Expliquei pra ele que, lá atrás, existia uma coisa chamada “Livro de Receitas”. É difícil de imaginar, mas elas vinham escritas, não em reels. Como todo bom exemplar na ativa, vira e mexe ele estava enfarinhado. Nele, descobri parte da minha árvore genealógica: pudim da Tia Nenê, torta de frango da Dona Maria, macarronada do Vô José…
Minha avó se adaptou muito bem ao mundo de hoje. Segue diversos perfis de culinária, além das receitas sugeridas pelo algoritmo. Curte, comenta, salva as receitas e encaminha pra gente. Quando me dou conta, Rodrigo Hilbert está conversando com ela na cozinha.
Confesso: não gosto de cozinhar, mas, quando eu era criança, adorava dividir a cozinha com ela. Hoje vejo que era uma vontade de estar ao seu lado e admirar de perto sua habilidade. Uma sensação tão deliciosa quanto ficar ao lado do meu filho, enquanto toca piano.

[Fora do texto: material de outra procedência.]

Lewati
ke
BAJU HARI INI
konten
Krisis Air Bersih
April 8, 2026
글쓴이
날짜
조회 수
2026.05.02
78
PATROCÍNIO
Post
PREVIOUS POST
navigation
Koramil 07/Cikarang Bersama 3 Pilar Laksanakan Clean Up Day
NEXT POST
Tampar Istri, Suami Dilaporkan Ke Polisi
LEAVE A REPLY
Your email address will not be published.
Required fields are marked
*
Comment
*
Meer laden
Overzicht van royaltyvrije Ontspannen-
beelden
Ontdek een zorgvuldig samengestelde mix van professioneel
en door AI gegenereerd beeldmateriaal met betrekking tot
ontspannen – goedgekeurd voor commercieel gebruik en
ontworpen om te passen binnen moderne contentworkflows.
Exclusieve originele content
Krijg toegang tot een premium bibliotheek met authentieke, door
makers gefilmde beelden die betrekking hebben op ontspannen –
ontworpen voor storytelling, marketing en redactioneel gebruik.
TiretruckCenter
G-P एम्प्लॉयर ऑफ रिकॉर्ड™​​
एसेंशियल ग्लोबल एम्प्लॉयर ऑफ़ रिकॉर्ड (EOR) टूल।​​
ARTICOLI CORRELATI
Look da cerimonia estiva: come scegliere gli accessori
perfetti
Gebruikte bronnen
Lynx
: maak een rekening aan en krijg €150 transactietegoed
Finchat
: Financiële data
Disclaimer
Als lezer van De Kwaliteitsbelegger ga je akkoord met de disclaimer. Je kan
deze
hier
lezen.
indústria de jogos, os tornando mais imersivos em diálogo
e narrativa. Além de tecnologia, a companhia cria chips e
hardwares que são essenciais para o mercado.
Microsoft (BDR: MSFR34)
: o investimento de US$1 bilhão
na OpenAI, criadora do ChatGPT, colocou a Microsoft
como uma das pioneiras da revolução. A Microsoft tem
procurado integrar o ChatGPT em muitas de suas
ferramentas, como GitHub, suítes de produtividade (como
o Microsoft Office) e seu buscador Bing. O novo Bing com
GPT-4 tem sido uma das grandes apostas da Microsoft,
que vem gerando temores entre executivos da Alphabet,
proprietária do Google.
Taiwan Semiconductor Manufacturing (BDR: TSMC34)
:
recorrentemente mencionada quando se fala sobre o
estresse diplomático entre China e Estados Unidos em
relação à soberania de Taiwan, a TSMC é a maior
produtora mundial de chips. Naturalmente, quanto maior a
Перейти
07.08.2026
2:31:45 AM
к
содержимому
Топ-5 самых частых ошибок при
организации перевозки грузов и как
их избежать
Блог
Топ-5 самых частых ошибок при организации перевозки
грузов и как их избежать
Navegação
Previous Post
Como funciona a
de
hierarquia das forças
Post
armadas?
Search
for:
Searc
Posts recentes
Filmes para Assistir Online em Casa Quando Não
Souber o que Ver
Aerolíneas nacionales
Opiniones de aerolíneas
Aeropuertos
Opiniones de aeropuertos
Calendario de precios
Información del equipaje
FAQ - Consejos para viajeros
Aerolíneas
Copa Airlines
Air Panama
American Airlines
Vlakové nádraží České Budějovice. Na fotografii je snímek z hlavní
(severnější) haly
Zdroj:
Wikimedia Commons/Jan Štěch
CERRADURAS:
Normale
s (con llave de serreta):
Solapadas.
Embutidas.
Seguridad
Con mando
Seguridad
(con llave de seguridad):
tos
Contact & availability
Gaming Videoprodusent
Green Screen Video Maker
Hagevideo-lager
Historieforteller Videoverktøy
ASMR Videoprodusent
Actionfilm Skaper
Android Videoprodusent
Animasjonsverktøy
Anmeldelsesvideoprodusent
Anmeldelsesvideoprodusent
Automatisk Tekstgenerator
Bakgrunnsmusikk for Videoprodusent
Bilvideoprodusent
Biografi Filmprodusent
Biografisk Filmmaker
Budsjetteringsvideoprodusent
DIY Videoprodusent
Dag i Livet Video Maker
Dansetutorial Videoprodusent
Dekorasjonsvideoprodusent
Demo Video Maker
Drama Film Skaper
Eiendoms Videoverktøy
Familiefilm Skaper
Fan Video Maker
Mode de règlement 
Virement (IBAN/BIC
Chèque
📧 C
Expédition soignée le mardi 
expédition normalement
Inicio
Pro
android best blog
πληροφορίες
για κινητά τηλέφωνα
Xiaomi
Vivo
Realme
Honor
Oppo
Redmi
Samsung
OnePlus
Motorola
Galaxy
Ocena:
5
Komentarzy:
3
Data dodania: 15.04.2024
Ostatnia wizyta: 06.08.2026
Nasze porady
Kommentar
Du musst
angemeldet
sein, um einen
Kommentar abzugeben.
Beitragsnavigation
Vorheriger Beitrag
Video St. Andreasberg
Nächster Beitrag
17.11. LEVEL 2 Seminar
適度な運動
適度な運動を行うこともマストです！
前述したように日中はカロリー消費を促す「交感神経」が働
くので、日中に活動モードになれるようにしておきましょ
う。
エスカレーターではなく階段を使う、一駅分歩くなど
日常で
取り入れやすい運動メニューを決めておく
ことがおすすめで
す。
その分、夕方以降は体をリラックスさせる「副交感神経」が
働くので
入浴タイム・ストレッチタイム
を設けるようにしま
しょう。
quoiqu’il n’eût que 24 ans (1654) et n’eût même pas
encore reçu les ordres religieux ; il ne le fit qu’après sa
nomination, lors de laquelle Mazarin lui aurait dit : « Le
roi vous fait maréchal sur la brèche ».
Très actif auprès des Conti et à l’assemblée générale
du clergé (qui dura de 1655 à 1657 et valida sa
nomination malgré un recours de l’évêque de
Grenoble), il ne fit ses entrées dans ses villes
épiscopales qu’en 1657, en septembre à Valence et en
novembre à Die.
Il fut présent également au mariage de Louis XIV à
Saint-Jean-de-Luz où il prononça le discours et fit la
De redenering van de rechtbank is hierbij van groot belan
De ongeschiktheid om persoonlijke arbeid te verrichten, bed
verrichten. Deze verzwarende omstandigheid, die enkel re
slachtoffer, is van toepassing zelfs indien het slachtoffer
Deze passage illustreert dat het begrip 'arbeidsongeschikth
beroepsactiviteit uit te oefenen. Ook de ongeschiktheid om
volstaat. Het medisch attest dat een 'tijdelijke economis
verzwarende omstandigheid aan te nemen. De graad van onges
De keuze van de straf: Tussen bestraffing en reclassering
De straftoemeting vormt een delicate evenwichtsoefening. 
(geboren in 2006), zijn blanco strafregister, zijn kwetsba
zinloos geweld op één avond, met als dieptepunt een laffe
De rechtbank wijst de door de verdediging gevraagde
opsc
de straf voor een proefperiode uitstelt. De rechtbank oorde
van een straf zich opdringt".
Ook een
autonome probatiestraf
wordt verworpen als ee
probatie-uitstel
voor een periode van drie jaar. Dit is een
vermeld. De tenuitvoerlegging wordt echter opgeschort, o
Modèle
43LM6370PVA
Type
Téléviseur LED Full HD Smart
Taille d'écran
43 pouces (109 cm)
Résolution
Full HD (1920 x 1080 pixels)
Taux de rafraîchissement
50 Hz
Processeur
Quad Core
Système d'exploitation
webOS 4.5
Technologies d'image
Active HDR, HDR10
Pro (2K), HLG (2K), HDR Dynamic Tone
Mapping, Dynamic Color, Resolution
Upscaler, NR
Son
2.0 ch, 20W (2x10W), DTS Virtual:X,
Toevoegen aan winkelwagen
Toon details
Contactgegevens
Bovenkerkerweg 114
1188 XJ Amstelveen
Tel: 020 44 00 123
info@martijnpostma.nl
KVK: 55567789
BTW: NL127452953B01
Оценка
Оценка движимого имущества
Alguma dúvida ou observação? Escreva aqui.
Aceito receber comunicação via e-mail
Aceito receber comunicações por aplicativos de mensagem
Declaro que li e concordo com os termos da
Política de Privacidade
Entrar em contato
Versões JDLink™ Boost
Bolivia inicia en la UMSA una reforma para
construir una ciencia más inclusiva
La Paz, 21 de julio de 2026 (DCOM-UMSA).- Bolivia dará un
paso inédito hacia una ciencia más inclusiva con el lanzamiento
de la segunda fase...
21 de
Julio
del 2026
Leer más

Foram massas e mais massas de panqueca até eu aprender a virá-las sem deixar cair no chão.
Talvez seja minha origem portuguesa, mas eu sempre gostei de doces de ovos. O ápice era um doce que caiu em desuso, chamado “Papo de Anjo”. Pequenas esponjinhas redondas feitas a partir de gemas de ovo batidas, cozidas e depois fervidas em calda de açúcar. Era tão doce que travava o maxilar, mas minha boca encheu de água agora. Eu não tenho ideia de quantos ovos eu desperdicei para conseguir fazer a sobremesa. E minha avó ia guardando as claras para fazer suspiros. Quem hoje faz suspiros para o lanche da tarde dos netos?
Seu cardápio era extenso. Meus preferidos eram: palha italiana, pavê de sonho de valsa e arroz doce. Esse último cheguei a esconder na gaveta de legumes, para não ter que dividir com meu principal concorrente: meu avô.
Também havia coisas simples, mas inesquecíveis. Todos os domingos, os netos se sentavam no chão, ao redor da mesa de centro da sala, enquanto passava o Fantástico. Ela trazia milkshake de sorvete de creme e queijo quente com banana (confia, é bom). Ela preparava os sanduíches um a um, no tostex. Filho, tostex era um aparelhinho com um porta-sanduíche de ferro na ponta e um cabo para segurar. A bisa colocava na chama do fogão, dos dois lados. Tipo um George Foreman das antigas.
Os membros da nossa família têm o hábito de ligar pra ela uma hora antes do almoço, dizendo que vêm pra almoçar. Às vezes, 2, 4, 6 ou 8 pessoas. Na casa da minha mãe é preciso avisar com 24 horas de antecedência, mas minha avó já abre um sorriso antes de desligar a ligação. Vai calmamente pra cozinha e sai uma quiche. Se não fosse ela, eu nem saberia que se fazia quiche em casa. O fato é que saber cozinhar não é só ter um talento, mas uma forma de demonstrar amor. E nisso, minha avó é especialista.